Compliments of Chicagohoodz: Chicago Street Gang Art & Culture collects and displays many such cards, along with other physical gang totems such as patches, drawings, and varsity-style sweaters.

In addition, authors James “Jinx” O’Connor and Damen “Mr. C” Corrado spent decades researching and compiling this material while also interviewing the frontline players about how it all went down.

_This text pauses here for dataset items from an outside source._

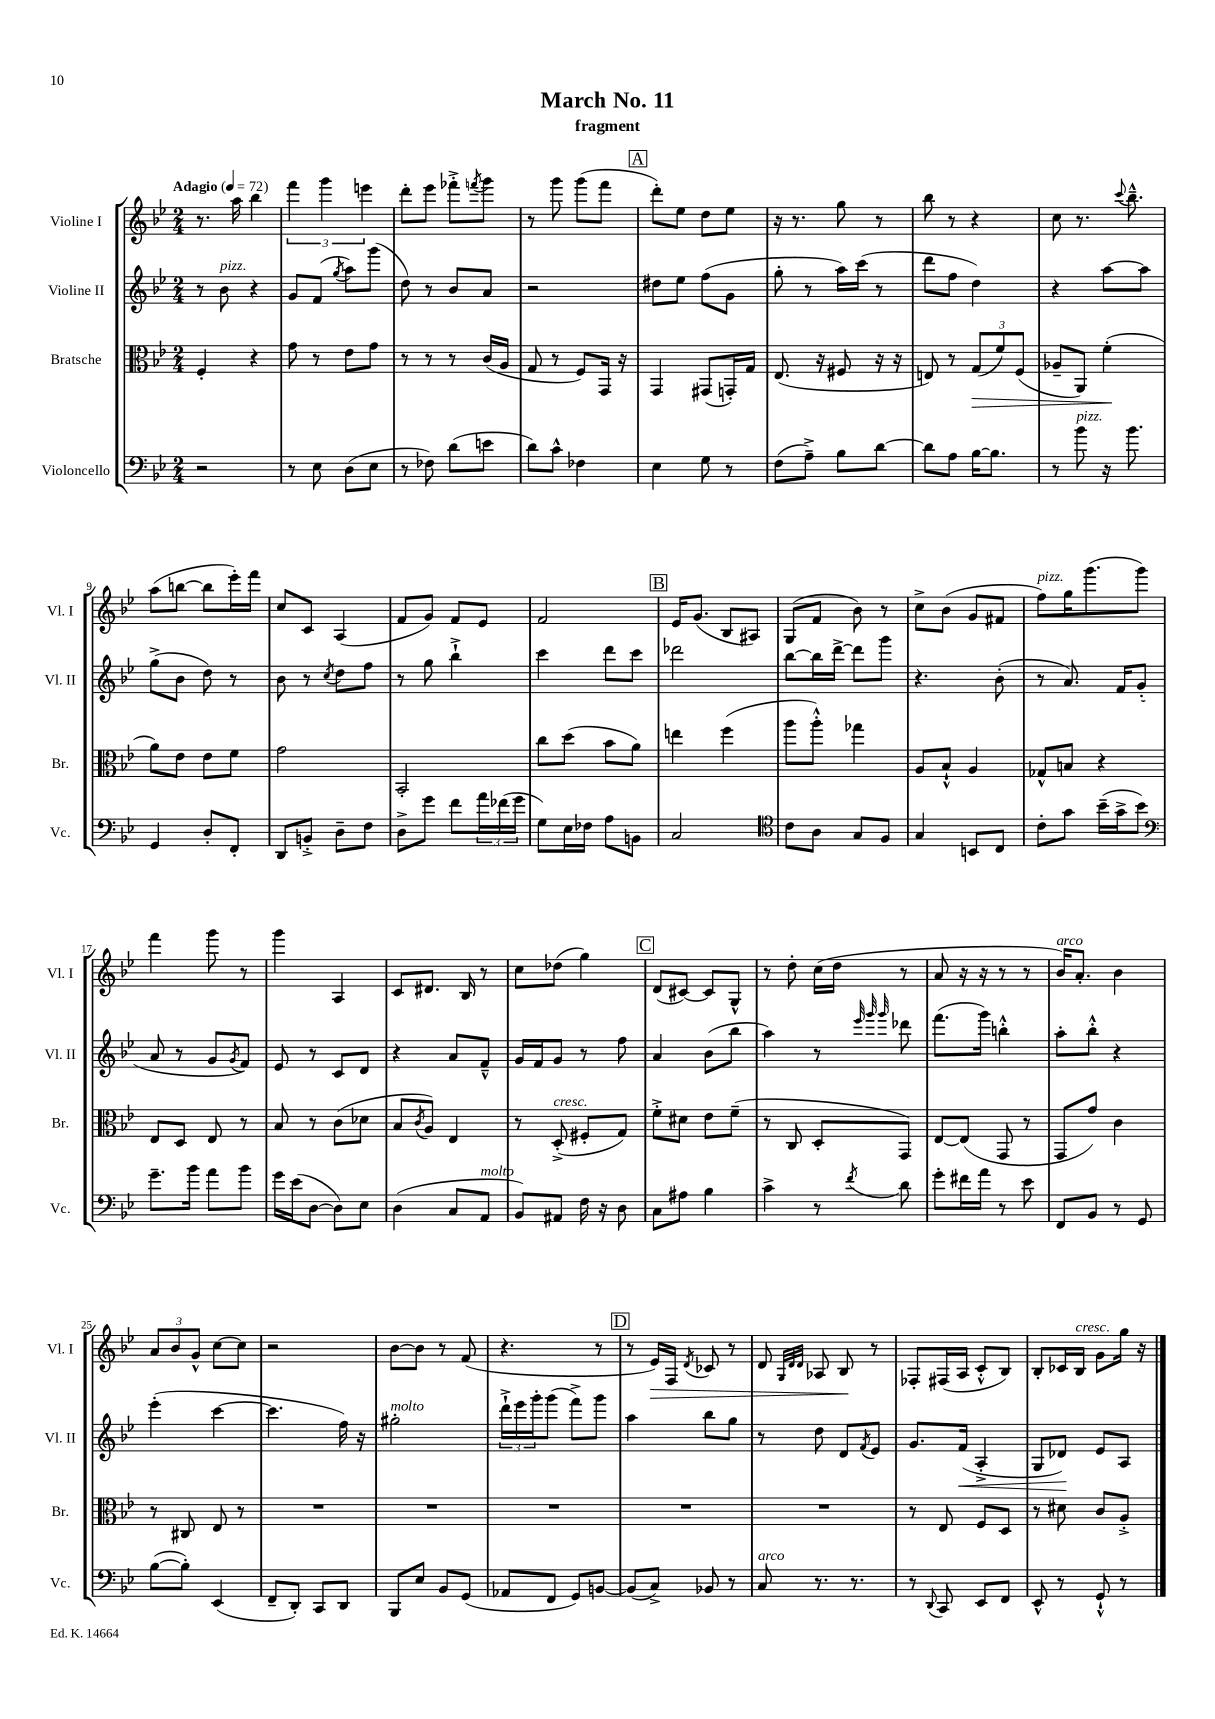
\header { title = "March No. 11" subtitle = "fragment" }
<<
\new StaffGroup <<
\new Staff = "s0" \with { instrumentName = "Violine I" shortInstrumentName = "Vl. I" } {
    \clef treble \key bes \major \numericTimeSignature \time 2/4 \tempo "Adagio" 4 = 72
    r8. a''16 bes''4 |
    \tuplet 3/2 { f'''4 g'''4 e'''4 } |
    d'''8-. ees'''8 fes'''8-.-> \acciaccatura { f'''8 } g'''8 |
    r8 g'''8 g'''8( f'''8 |
    \mark \markup { \box "A" } d'''8-.) ees''8 d''8 ees''8 |
    r16 r8. g''8 r8 |
    bes''8 r8 r4 |
    c''8 r8. \appoggiatura { c'''8 } bes''8.---^ |
    a''8( b''8~ b''8 ees'''16-.) f'''16 |
    c''8 c'8 a4( |
    f'8 g'8) f'8 ees'8 |
    f'2 |
    \mark \markup { \box "B" } ees'16 g'8.( bes8 ais8) |
    g8( f'8 bes'8) r8 |
    c''8-> bes'8( g'8 fis'8 |
    f''8^\markup { \italic "pizz." }) g''16 g'''8.( g'''8) |
    f'''4 g'''8 r8 |
    g'''4 a4 |
    c'8 dis'8. bes16 r8 |
    c''8 des''8( g''4) |
    \mark \markup { \box "C" } d'8( cis'8~) cis'8 g8-^ |
    r8 d''8-. c''16( d''16 r8 |
    a'8 r16 r16 r8 r8 |
    bes'16^\markup { \italic "arco" }) a'8.-. bes'4 |
    \tuplet 3/2 { a'8 bes'8 g'8-^ } c''8~ c''8 |
    r2 |
    bes'8~ bes'8 r8 f'8( |
    r4. r8 |
    \mark \markup { \box "D" } r8 ees'16\>) f16 \acciaccatura { d'8 } ces'8 r8 |
    d'8 \grace { g32 d'32 d'32 } aes8 bes8\! r8 |
    fes8-. fis16( a16 c'8-.-^ bes8) |
    bes8-. ces'16 bes16^\markup { \italic "cresc." } g'8 g''16 r16 \bar "|." |
}
\new Staff = "s1" \with { instrumentName = "Violine II" shortInstrumentName = "Vl. II" } {
    \clef treble \key bes \major \numericTimeSignature \time 2/4
    r8 bes'8^\markup { \italic "pizz." } r4 |
    g'8 f'8( \acciaccatura { g''8 } a''8) g'''8( |
    d''8) r8 bes'8 a'8 |
    r2 |
    \mark \markup { \box "A" } dis''8 ees''8 f''8( g'8 |
    g''8-. r8 a''16) c'''16( r8 |
    d'''8 f''8 d''4) |
    r4 a''8~ a''8 |
    g''8->( bes'8 d''8) r8 |
    bes'8 r8 \acciaccatura { c''8 } d''8 f''8 |
    r8 g''8 bes''4-!-> |
    c'''4 d'''8 c'''8 |
    \mark \markup { \box "B" } des'''2 |
    bes''8~ bes''16 d'''16~-> d'''8 g'''8 |
    r4. bes'8-.( |
    r8 a'8.) f'16 g'8-.( |
    a'8 r8 g'8 \acciaccatura { g'8 } f'8) |
    ees'8 r8 c'8 d'8 |
    r4 a'8 f'8---^ |
    g'16 f'16 g'8 r8 f''8 |
    \mark \markup { \box "C" } a'4 bes'8( bes''8 |
    a''4) r8 \grace { ees'''32 g'''32 g'''32 } des'''8 |
    f'''8.( g'''16) b''4-.-^ |
    a''8-. bes''8-.-^ r4 |
    ees'''4-.( c'''4~ |
    c'''4. f''16) r16 |
    gis''2-.^\markup { \italic "molto" } |
    \tuplet 3/2 { d'''16-!-> ees'''16 g'''16-. } g'''8( f'''8->) g'''8 |
    \mark \markup { \box "D" } a''4 bes''8 g''8 |
    r8 d''8 d'8 \acciaccatura { f'8 } ees'8 |
    g'8. f'16\<( a4-.-> |
    g8 des'8\!) ees'8 a8 \bar "|." |
}
\new Staff = "s2" \with { instrumentName = "Bratsche" shortInstrumentName = "Br." } {
    \clef alto \key bes \major \numericTimeSignature \time 2/4
    f4-. r4 |
    g'8 r8 ees'8 g'8 |
    r8 r8 r8 c'16( a16 |
    g8 r8 f8) g,16 r16 |
    \mark \markup { \box "A" } g,4 gis,8( g,16-.) g16 |
    ees8.( r16 fis8 r16 r16 |
    e8) r8 \tuplet 3/2 { g8\>( f'8) f8( } |
    aes8-- a,8) f'4-.\!( |
    a'8) ees'8 ees'8 f'8 |
    g'2 |
    bes,2-. |
    c''8 d''8( bes'8 a'8) |
    \mark \markup { \box "B" } e''4 f''4( |
    a''8 a''8-.-^) ges''4 |
    a8 bes8-!-^ a4 |
    ges8-^ b8 r4 |
    ees8 d8 ees8 r8 |
    bes8 r8 c'8( des'8 |
    bes8 \acciaccatura { c'8 } a8) ees4 |
    r8 d8-.->^\markup { \italic "cresc." }( fis8-. g8) |
    \mark \markup { \box "C" } f'8-.-> dis'8 ees'8 f'8--( |
    r8 c8 d8-. g,8) |
    ees8~ ees8( g,8 r8 |
    g,8 g'8) c'4 |
    r8 cis8 ees8 r8 |
    R2 |
    R2 |
    R2 |
    \mark \markup { \box "D" } R2 |
    R2 |
    r8 ees8 f8 d8 |
    r8 dis'8 c'8 a8-.-> \bar "|." |
}
\new Staff = "s3" \with { instrumentName = "Violoncello" shortInstrumentName = "Vc." } {
    \clef bass \key bes \major \numericTimeSignature \time 2/4
    r2 |
    r8 ees8 d8( ees8 |
    r8 fes8) d'8( e'8 |
    d'8) c'8-^ fes4 |
    \mark \markup { \box "A" } ees4 g8 r8 |
    f8( a8--->) bes8 d'8~ |
    d'8 a8 bes16~ bes8. |
    r8 bes'8^\markup { \italic "pizz." } r16 bes'8. |
    g,4 d8-. f,8-. |
    d,8 b,8-.-> d8-- f8 |
    d8-> g'8 f'8 \tuplet 3/2 { a'16 fes'16( g'16 } |
    g8) ees16 fes16 a8 b,8 |
    \mark \markup { \box "B" } c2 |
    \clef tenor c'8 a8 g8 f8 |
    g4 b,8 c8 |
    c'8-. g'8 bes'16--( g'16-> bes'8) |
    \clef bass g'8.-- bes'16 a'8 bes'8 |
    g'16 ees'16( d8~ d8) ees8 |
    d4( c8 a,8^\markup { \italic "molto" } |
    bes,8) ais,8 f16 r16 d8 |
    \mark \markup { \box "C" } c8 ais8 bes4 |
    c'4-> r8 \acciaccatura { f'8 } d'8 |
    g'8-. fis'16 a'16 r8 ees'8 |
    f,8 bes,8 r8 g,8 |
    bes8~( bes8-.) ees,4( |
    f,8-- d,8-.) c,8 d,8 |
    bes,,8 ees8 bes,8 g,8( |
    aes,8 f,8 g,8) b,8~ |
    \mark \markup { \box "D" } b,8( c8->) bes,8 r8 |
    c8^\markup { \italic "arco" } r8. r8. |
    r8 \appoggiatura { d,8 } c,8 ees,8 f,8 |
    ees,8-^ r8 g,8-!-^ r8 \bar "|." |
}
>>
>>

Complimentz of Chicagohoodz tells the story of each card in dazzling detail, thereby bringing to life the street warriors who created these unique items, added their own personal flourishes as they passed from hand to hand, and ultimately preserved them for this immortal history. 

Music

The Big Day
By Chance the Rapper
Get It:
Chance the Rapper Official Site

Circa 2019, it’s clear that this is Chance the Rapper’s world, and we’re all just smoking in it. That’s why you don’t even have to be stoned to be taken momentarily aback and think, “Wait — The Big Day is Chance the Rapper’s debut album?”

Then you realize that, of course, Chance conquered the universe by way of streaming mixtapes and smash hit singles.

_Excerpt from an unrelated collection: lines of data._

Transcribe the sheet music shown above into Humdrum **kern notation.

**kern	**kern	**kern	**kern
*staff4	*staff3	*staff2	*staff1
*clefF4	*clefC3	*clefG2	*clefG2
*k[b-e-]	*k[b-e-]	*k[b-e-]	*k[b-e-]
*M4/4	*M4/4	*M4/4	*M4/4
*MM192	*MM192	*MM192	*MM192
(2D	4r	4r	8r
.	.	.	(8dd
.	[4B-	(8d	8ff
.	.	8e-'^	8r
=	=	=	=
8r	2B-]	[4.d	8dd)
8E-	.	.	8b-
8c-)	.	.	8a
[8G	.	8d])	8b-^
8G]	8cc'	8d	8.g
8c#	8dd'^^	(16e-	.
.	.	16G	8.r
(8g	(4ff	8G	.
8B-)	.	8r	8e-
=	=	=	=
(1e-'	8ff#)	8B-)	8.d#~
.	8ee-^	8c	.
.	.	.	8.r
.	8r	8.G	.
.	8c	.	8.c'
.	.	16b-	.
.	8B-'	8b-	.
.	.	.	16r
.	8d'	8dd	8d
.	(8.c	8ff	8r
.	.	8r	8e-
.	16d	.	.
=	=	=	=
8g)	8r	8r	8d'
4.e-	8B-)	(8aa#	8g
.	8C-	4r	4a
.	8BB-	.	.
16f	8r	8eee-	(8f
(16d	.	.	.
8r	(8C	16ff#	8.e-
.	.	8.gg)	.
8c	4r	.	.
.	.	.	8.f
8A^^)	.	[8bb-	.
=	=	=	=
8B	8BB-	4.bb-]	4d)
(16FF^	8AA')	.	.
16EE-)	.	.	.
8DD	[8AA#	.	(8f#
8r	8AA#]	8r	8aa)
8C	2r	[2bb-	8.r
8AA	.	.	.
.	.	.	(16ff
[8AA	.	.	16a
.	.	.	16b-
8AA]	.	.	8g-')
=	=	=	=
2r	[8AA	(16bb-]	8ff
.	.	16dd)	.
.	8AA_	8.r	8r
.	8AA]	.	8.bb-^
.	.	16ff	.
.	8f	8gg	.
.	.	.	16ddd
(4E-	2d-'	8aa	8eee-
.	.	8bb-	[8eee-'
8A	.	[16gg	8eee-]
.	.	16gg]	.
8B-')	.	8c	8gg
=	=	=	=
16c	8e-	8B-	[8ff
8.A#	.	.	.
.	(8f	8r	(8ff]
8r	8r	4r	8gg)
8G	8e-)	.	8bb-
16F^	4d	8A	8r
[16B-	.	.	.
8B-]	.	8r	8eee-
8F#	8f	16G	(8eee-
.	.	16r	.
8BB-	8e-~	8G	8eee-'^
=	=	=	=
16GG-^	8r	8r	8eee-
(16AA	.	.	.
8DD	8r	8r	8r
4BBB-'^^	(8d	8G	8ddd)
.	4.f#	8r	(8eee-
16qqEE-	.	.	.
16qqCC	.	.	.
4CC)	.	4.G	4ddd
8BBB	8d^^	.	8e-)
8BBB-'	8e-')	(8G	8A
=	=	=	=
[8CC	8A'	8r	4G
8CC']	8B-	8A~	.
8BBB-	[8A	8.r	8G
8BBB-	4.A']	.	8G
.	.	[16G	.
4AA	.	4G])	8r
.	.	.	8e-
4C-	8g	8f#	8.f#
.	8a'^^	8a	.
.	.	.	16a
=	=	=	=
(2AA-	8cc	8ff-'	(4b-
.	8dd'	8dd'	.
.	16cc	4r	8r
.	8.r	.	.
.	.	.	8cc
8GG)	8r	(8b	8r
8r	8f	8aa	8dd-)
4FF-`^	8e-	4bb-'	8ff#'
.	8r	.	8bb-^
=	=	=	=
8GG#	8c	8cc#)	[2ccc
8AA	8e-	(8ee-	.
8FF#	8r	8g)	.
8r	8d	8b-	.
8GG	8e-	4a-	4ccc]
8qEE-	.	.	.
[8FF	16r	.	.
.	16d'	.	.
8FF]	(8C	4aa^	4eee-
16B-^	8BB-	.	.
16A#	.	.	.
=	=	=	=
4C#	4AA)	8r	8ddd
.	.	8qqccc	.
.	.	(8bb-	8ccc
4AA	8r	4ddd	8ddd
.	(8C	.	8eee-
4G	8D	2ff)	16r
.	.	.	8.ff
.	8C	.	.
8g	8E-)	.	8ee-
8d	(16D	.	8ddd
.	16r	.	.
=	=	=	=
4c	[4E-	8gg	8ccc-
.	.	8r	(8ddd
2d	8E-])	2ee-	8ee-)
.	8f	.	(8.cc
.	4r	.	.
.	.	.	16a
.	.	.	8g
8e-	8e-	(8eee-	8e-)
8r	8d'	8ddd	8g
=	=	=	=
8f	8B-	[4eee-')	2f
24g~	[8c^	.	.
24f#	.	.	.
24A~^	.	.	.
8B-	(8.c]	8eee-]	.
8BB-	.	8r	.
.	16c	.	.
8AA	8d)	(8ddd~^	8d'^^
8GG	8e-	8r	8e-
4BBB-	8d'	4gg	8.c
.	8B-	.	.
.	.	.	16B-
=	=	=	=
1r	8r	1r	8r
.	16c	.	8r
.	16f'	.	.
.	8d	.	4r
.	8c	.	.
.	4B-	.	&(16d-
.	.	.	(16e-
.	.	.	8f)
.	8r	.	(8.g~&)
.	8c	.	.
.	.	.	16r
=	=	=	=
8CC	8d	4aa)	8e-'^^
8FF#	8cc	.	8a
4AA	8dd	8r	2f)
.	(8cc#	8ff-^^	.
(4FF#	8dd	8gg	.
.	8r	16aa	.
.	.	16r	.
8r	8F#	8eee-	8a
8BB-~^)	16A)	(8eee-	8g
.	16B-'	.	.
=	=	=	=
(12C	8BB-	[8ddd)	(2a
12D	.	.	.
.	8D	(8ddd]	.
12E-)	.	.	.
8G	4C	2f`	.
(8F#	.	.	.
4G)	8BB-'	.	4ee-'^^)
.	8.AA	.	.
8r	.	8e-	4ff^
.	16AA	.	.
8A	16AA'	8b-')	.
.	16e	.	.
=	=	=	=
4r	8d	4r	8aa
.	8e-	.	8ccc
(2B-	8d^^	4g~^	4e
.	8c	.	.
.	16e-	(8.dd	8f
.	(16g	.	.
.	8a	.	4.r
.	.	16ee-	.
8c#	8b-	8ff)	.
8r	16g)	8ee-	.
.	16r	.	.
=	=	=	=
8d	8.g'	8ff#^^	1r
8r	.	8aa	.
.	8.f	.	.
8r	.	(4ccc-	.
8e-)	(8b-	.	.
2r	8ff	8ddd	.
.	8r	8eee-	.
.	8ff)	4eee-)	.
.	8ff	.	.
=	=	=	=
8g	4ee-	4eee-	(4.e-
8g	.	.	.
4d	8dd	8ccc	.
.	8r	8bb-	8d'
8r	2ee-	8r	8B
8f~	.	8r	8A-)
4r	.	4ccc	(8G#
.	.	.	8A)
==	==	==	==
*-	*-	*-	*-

Now, after a ton of tantalizing teases, The Big Day is here in every sense, and it’s everything we’ve all hoped we’d be getting high to and playing nonstop for (at least) the rest of the summer.

Guy Walks Into a Bar
By Mini Mansions
Get It:
Mini Mansions Official Site

Psychedelic synth-pop supergroup Mini Mansions is the cosmically combined comingling of Queens of the Stone Age bassist Michael Shuman, multi-instrumentalist and studio maestro Zach Dawes, and keyboard wizard Tyler Parkford. Guy Walks Into a Bar is billed as the band’s “relationship and breakup album,” so pair it with an inhalable strain that heightens your emotions, and then let these dark-wave adventurers lead the way.

Monomatic
By Mono/Poly
Get It:
Bandcamp

As Mono/Poly, LA-based producer and overall electronica mastermind Charles Dickerson creates soundscapes that swirl astral dream flights with glitch trips, bass bombs, and booming hip-hop that envelope the listener in a cloud of cosmic possibilities. Monomatic is Mono/Poly’s latest and, from here, all you have to do is press play and add your own clouds.